Süddeutsche Zeitung

Holocaust-Gedenken im Bundestag:Friedländer: Fremdenhass überall auf der Welt auf dem Vormarsch

  • Der Holocaust-Überlebende Saul Friedländer hat im Bundestag dazu aufgerufen, sich gegen Nationalismus und Hass auf Minderheiten zu wehren.
  • Deutschland habe sich aus der Erfahrung der Nazi-Zeit zum starken Bollwerk gegen diese Gefahren entwickelt.
  • Bundestagspräsident Schäuble nannte es beschämend, dass Juden heute wieder mit dem Gedanken spielten auszuwandern.

Mit einer Gedenkstunde hat der Bundestag an die Opfer des Nationalsozialismus erinnert.
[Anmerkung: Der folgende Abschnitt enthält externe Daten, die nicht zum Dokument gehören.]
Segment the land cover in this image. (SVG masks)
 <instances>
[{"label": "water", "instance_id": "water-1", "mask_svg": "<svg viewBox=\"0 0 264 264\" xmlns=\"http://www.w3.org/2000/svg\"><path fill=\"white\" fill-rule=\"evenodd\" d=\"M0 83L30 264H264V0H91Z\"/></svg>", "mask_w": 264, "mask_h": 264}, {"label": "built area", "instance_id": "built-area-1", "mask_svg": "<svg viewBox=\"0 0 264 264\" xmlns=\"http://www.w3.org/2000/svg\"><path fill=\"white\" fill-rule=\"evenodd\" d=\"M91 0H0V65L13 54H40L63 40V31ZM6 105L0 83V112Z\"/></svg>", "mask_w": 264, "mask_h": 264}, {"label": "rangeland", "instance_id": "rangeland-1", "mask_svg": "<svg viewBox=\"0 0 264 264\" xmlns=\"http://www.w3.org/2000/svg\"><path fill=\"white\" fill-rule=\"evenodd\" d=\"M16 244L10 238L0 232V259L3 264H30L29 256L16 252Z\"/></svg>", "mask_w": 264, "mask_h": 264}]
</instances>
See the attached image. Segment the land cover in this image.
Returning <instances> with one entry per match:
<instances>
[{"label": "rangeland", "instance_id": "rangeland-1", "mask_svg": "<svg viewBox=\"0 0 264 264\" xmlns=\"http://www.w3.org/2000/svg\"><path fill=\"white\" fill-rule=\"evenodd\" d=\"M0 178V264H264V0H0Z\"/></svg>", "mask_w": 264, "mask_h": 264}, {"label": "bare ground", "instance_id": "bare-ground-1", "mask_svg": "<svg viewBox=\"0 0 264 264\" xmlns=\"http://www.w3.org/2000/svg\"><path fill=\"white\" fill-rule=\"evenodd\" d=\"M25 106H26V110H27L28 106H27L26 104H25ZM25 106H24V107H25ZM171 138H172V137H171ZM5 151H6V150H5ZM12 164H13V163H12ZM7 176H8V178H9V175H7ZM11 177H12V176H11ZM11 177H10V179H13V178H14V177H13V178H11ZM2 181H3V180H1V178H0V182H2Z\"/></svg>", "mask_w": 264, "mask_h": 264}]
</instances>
Anlass ist der 74. Jahrestag der Befreiung des deutschen Vernichtungslagers Auschwitz. Als Gedenkredner war der in Prag geborene israelische Historiker und Holocaust-Überlebende Saul Friedländer geladen. Seine Eltern wurden in Auschwitz ermordet. Er selbst überlebte in einem Versteck.

Der 1932 geborene Friedländer rief die Deutschen auf, sich gegen Hass auf Minderheiten und gegen Nationalismus zu wehren. "Antisemitismus ist nur eine der Geißeln, von denen jetzt eine Nation nach der anderen schleichend befallen wird", sagte Friedländer. "Der Fremdenhass, die Verlockung autoritärer Herrschaftspraktiken und insbesondere ein sich immer weiter verschärfender Nationalismus sind überall auf der Welt in besorgniserregender Weise auf dem Vormarsch", sagte er.

Deutschland habe sich aus der Erfahrung der Nazi-Zeit zum starken Bollwerk gegen diese Gefahren entwickelt, sagte Friedländer. Er hoffe, dass Deutschland die moralische Standfestigkeit besitze, für Toleranz und Inklusivität, Menschlichkeit und Freiheit - "kurzum für die wahre Demokratie" - zu kämpfen, sagte der Holocaust-Forscher.

Friedländer, der 1948 nach Israel auswanderte, beklagte zunehmenden Antisemitismus in Form einer Infragestellung des Existenzrechts Israels aufseiten der extremen Rechten und Linken. "Für Juden wie mich und für Juden überall, die einen eigenen Staat brauchten und ersehnten, war dessen Erschaffung lebensnotwendig", sagte er. Das Existenzrecht des Staates zu verteidigen, sei eine grundsätzliche moralische Verpflichtung.

In seiner Eingangsrede hatte Bundestagspräsident Wolfgang Schäuble alle Bürger dazu aufgerufen, sich gegen Antisemitismus und Rassismus einzusetzen. Es gebe in der Gesellschaft noch immer "gefährliche Stereotype und Vorurteile, Ausgrenzung und Diskriminierung, Antisemitismus", sagte Schäuble am Donnerstag bei einer Gedenkstunde des Bundestags für die Opfer des Nationalsozialismus. Beides, der "alte" und der "neue zugewanderte" Antisemitismus seien inakzeptabel, "erst recht in Deutschland".

Schäuble nannte es beschämend, dass Juden heute wieder mit dem Gedanken spielten auszuwandern, "weil sie sich in unserem Land nicht sicher fühlen", weil sie angefeindet oder gar tätlich angegriffen würden, weil ihre Kinder in der Schule angepöbelt oder gemobbt würden. "Aber Scham allein reicht nicht." Der Bundestagspräsident fügte hinzu, neben der Härte der Gesetze brauche es vor allem im Alltag "unsere Gegenwehr gegen Antisemitismus, Rassismus, Diskriminierung aller Art".

Der Bundestag gedenkt traditionell zum Holocaust-Gedenktag der Millionen Opfer des Nazi-Regimes. Am 27. Januar 1945 befreiten Soldaten der Roten Armee das Vernichtungslager Auschwitz. Allein dort wurden mehr als eine Million Menschen getötet.